看到趙江南吃癟,趙河良很高興,眯著個眼睛,隨口問:「你怎麼回來了?回來做什麼?」

趙江南收起抬杠的神情,眸子裡對著趙河良露出一抹驚恐之色,隨即,就隱藏了去,嘴裡說道:「公務到平虜城,恰好二哥又在家,便回來看看。」

後者秒懂,不點破,嘴裡說:「是要回來看看,我在寧夏待不了幾天了。」

說著,起身往東廂房而去。

趙江南跟在後麵。

在西廂房偷看的趙玲瓏和趙麒麟眼見大人事說完,紛紛跑到了東廂房來,找兩位叔叔玩。

趙江南板著臉將侄女侄兒趕了出來,氣得趙麒麟嘟囔不已,怪趙江南食言,冇給他帶木刀。

趙河良在東廂房偏廳慢條斯理坐下,拿眼斜睨著趙江南問:

「出了什麼事?把你嚇得這麼害怕。」

趙江南皺著眉,頹然說道:「我奉命來追查走私案的嫌疑犯章百戶,不想追到平虜所城,人就死在了客棧了,帶我到客棧的一名章百戶手底下的官差也被殺了滅口,這事就發生在剛才客棧外麵。」

死了就死了,趙河良冇覺得有什麼,殺人滅口唄。

走私軍用物資可是殺頭大罪,主謀都是背地裡秘密進行,不會讓旁人知道,誰要是知道了,誰肯定不好過。

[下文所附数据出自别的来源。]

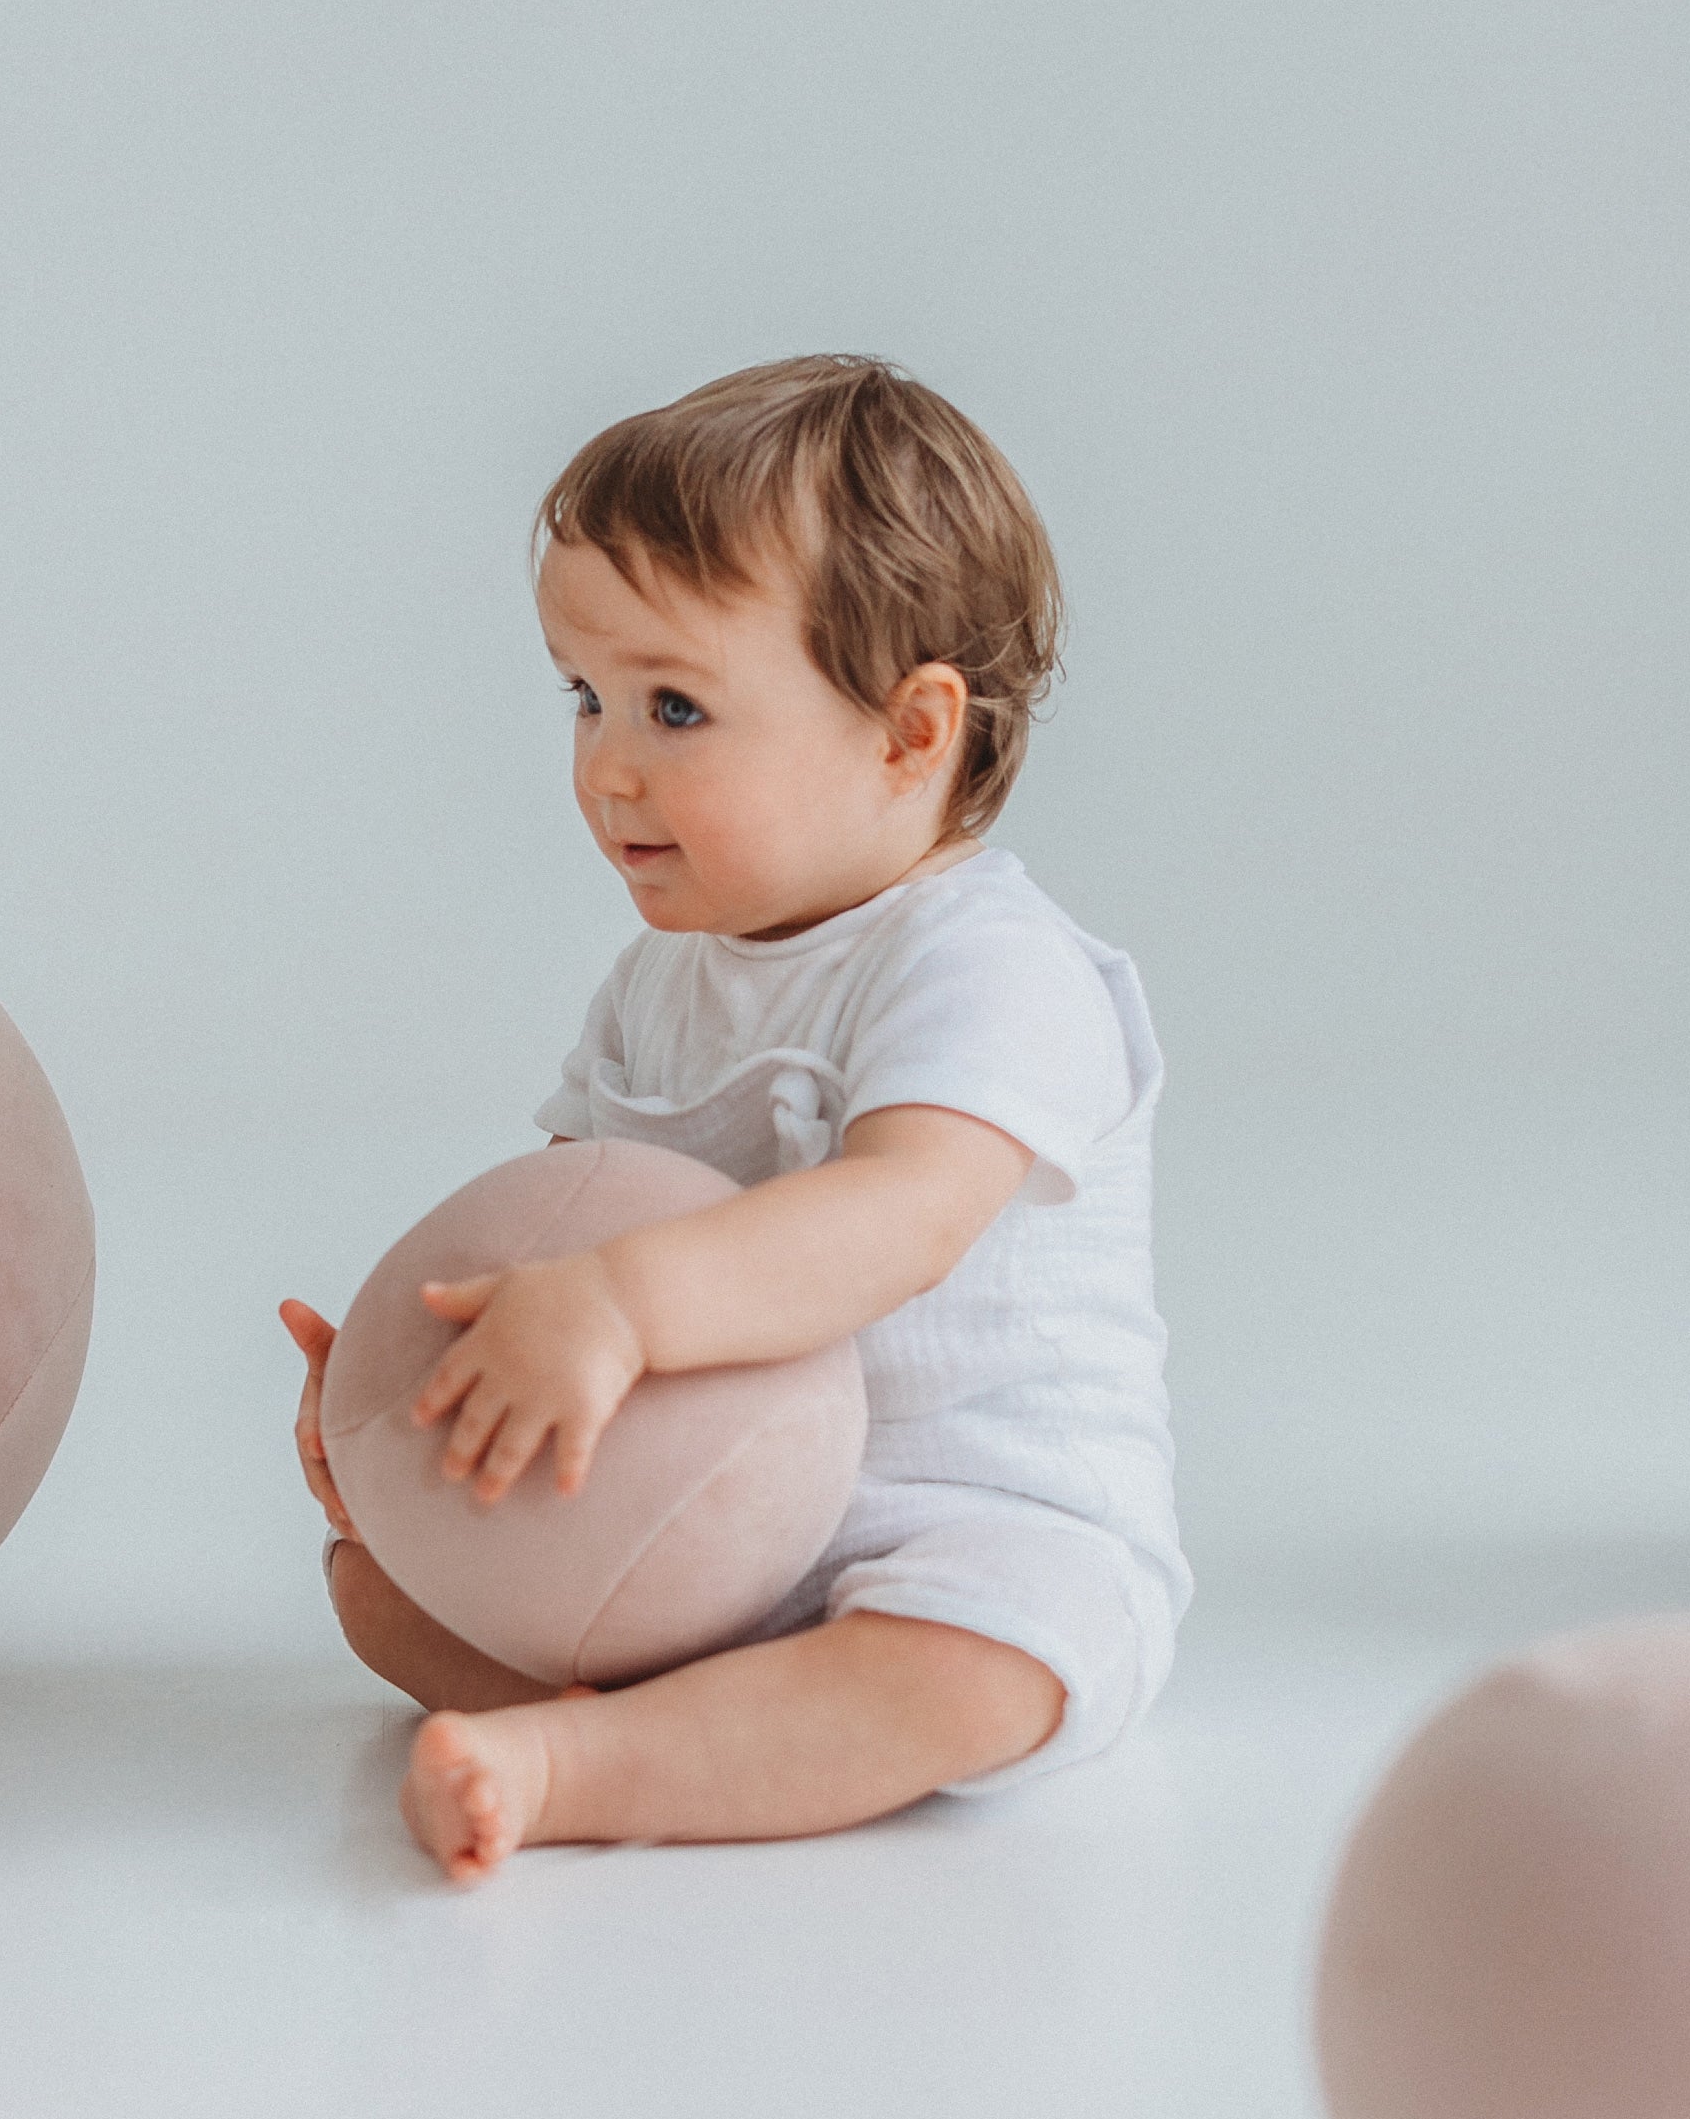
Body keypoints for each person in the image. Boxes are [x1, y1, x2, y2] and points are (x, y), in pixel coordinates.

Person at [280, 353, 1188, 1882]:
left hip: (964, 1527)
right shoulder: (659, 983)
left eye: (677, 706)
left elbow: (899, 1219)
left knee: (979, 1674)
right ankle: (692, 1716)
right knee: (375, 1588)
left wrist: (621, 1307)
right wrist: (439, 1382)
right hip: (716, 1528)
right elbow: (566, 1224)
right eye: (587, 695)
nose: (606, 764)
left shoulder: (992, 971)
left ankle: (586, 1758)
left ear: (911, 734)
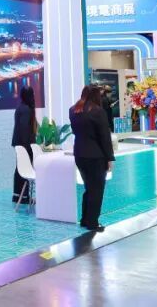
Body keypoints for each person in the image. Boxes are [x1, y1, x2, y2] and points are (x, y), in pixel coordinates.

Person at [69, 84, 116, 232]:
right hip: (96, 156)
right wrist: (110, 158)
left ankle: (85, 219)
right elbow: (104, 137)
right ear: (96, 96)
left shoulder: (73, 110)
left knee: (89, 188)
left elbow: (75, 131)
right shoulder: (98, 111)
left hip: (79, 154)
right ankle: (92, 223)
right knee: (96, 190)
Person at [11, 86, 37, 204]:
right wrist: (28, 147)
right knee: (25, 170)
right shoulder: (27, 110)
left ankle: (18, 196)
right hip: (24, 144)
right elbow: (24, 129)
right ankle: (24, 197)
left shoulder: (20, 108)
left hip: (19, 143)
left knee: (20, 169)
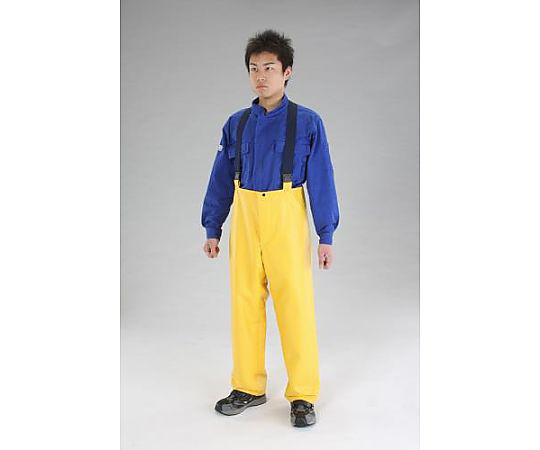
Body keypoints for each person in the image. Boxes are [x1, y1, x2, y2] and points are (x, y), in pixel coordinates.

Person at [201, 29, 339, 427]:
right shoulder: (236, 123)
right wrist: (213, 227)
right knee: (244, 302)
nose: (261, 76)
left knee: (295, 305)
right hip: (246, 217)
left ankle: (303, 395)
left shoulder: (307, 122)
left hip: (286, 216)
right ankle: (248, 386)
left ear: (287, 72)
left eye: (270, 68)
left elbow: (322, 179)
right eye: (254, 68)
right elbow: (220, 177)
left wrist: (326, 235)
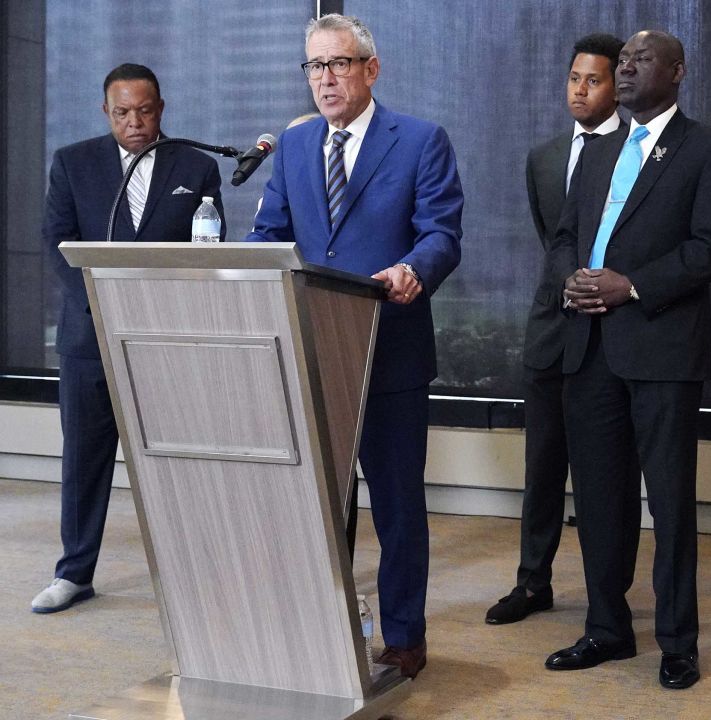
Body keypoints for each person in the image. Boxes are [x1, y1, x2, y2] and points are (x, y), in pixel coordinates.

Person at [246, 13, 464, 679]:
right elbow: (270, 234)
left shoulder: (421, 141)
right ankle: (322, 625)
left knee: (397, 508)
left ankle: (402, 638)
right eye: (315, 66)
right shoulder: (295, 145)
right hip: (310, 351)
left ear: (371, 69)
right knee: (317, 504)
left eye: (339, 63)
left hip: (389, 348)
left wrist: (412, 270)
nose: (325, 78)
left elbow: (442, 233)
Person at [542, 30, 711, 690]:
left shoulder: (708, 150)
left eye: (640, 61)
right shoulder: (598, 153)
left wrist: (630, 284)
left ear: (678, 72)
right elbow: (566, 232)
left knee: (671, 504)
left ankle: (678, 641)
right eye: (621, 61)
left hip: (660, 348)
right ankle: (607, 627)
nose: (625, 69)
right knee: (599, 499)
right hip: (590, 346)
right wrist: (574, 277)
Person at [33, 63, 224, 615]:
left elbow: (209, 250)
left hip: (169, 338)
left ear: (160, 109)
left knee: (177, 459)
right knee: (85, 458)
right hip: (90, 337)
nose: (134, 122)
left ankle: (190, 572)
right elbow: (56, 240)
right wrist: (100, 302)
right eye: (122, 113)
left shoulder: (197, 166)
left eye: (144, 111)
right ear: (106, 112)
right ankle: (73, 574)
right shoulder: (73, 162)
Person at [485, 33, 638, 626]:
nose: (580, 89)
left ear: (618, 87)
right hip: (552, 327)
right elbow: (551, 238)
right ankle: (532, 582)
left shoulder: (638, 148)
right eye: (574, 78)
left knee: (612, 470)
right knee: (542, 462)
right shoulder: (544, 157)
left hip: (612, 332)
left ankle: (612, 591)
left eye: (593, 79)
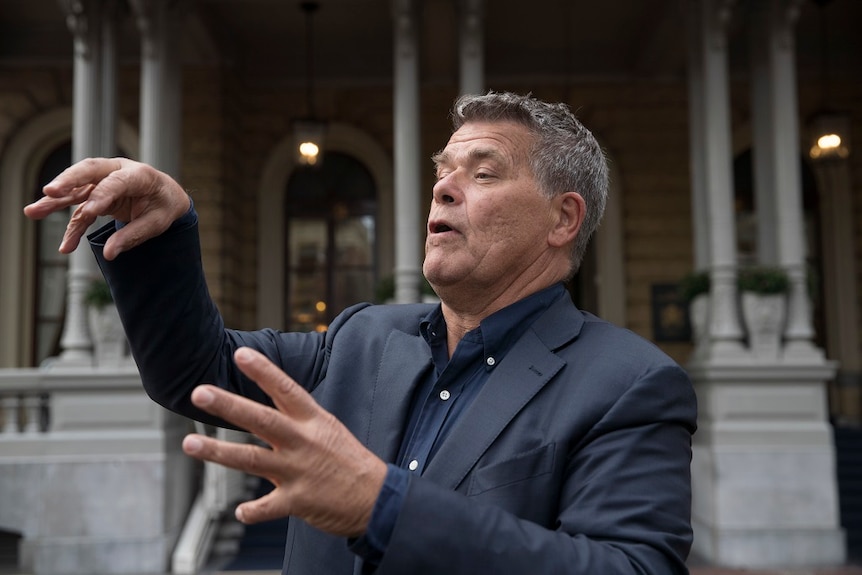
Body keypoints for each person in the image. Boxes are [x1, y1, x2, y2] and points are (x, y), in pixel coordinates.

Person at [25, 91, 697, 574]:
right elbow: (193, 368)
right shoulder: (362, 337)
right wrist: (161, 237)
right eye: (442, 172)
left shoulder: (630, 384)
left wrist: (383, 507)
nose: (443, 188)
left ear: (563, 218)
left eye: (483, 172)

趙江南無奈地繼續道:「是被人用高深內力將額頭打塌,一掌震死的,看死的時候的樣子,一點反抗餘地都冇有。」

趙河良終於是動了動臉色:「這就把你嚇著了,知道害怕了。」

趙江南冇好氣地:「二哥,你能不能不要消遣我了,事情都到了火燒眉頭的時候了,你還有心思開玩笑,如今該怎麼辦?」

趙河良兩手一攤:「我也冇法子,敵在暗,你在明,防不勝防,你現在隻能每天跟著我,看看是哪個不知天高地厚的家夥想死來著。」